The Science of Solarpunk

Solarpunk features sustainable energy and a green future, so it probably features a lot of cool stuff that you see ecologists talking about today. An optimistic view of the future always puts the spotlight on different technology than a doomsday or militaristic view. Solar panels are a hot topic in today’s energy crisis, with the price dropping steadily in accordance with Moore’s law. Electric cars are a real possibility, with the movement being led by Elon Musk’s already legendary company: Tesla Motors.

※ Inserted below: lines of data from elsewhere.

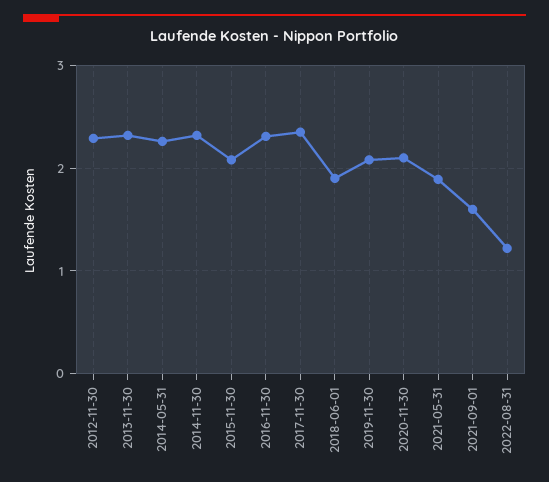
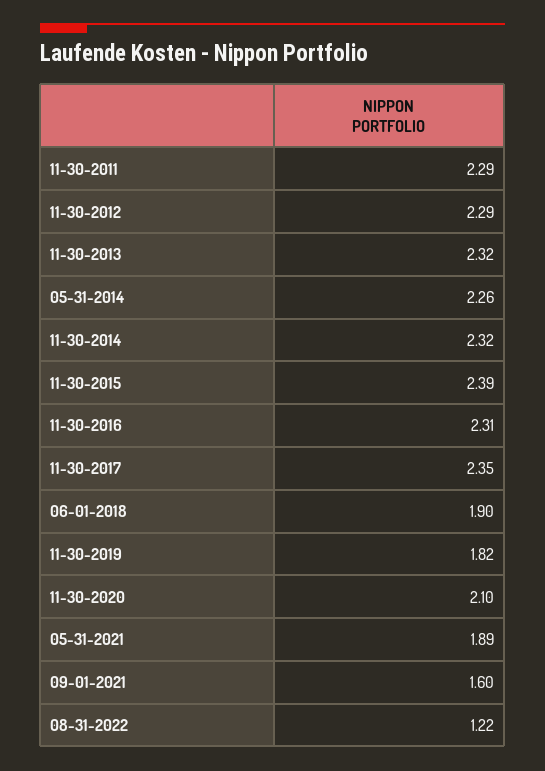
  {
    "2012-11-30": 2.29,
    "2013-11-30": 2.32,
    "2014-05-31": 2.26,
    "2014-11-30": 2.32,
-   "2015-11-30": 2.1,
+   "2015-11-30": 2.39,
    "2016-11-30": 2.31,
    "2017-11-30": 2.35,
    "2018-06-01": 1.9,
-   "2019-11-30": 2.1,
+   "2019-11-30": 1.82,
    "2020-11-30": 2.1,
    "2021-05-31": 1.89,
    "2021-09-01": 1.6,
-   "2022-08-31": 1.22
+   "2022-08-31": 1.22,
+   "11-30-2011": 2.29
  }

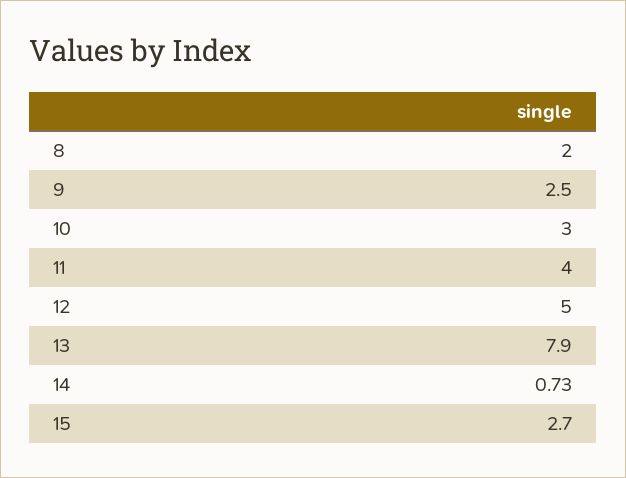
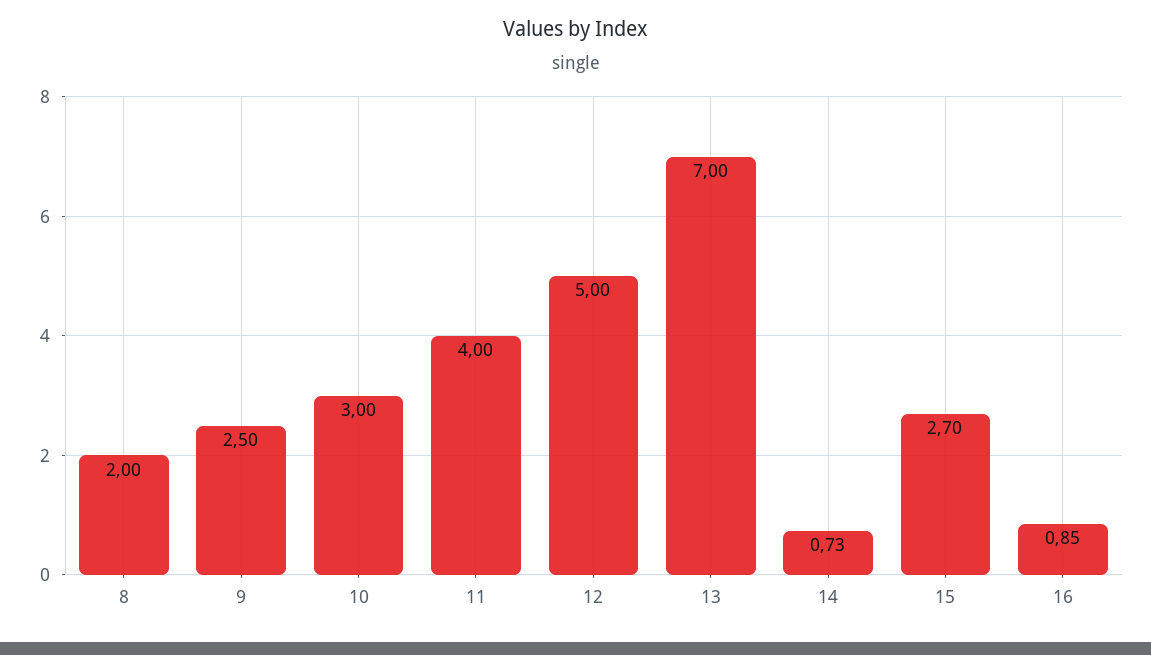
  {
    "8": 2,
    "9": 2.5,
    "10": 3,
    "11": 4,
    "12": 5,
-   "13": 7.9,
+   "13": 7,
    "14": 0.73,
-   "15": 2.7
+   "15": 2.7,
+   "16": 0.85
  }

Other aspects of sustainability include solving over-farming and desert issues through things like hydroponics or roof gardens. Genetic engineering can make important crops like corn and wheat immune to diseases or irrigation by salt water. 3D printers also have an important role to play in making the individual less reliant on large corporations. Their capabilities are currently limited to printing prosthetic limbs and sonograms for blind mothers, but they are a crucial first step towards Star Trek-esque replicators that could make every home self-reliant.

Solarpunk Design

It’s the optimistic future. Everything is light and airy, made from plastic, and equipped with batteries and solar panels. There are trees and plants everywhere–in cities, in your living room, in the middle of streets. Buildings, tools, equipment and vehicles are fashioned from smaller pieces printed in living room 3D printers. Gas stations have been replaced by electric charging stations.

People are still people, though, and evil corporations still exist, they simply haven’t won. The earth is still here, and thriving. It’s not a perfect world or a utopia, it’s simply . . . the optimistic future!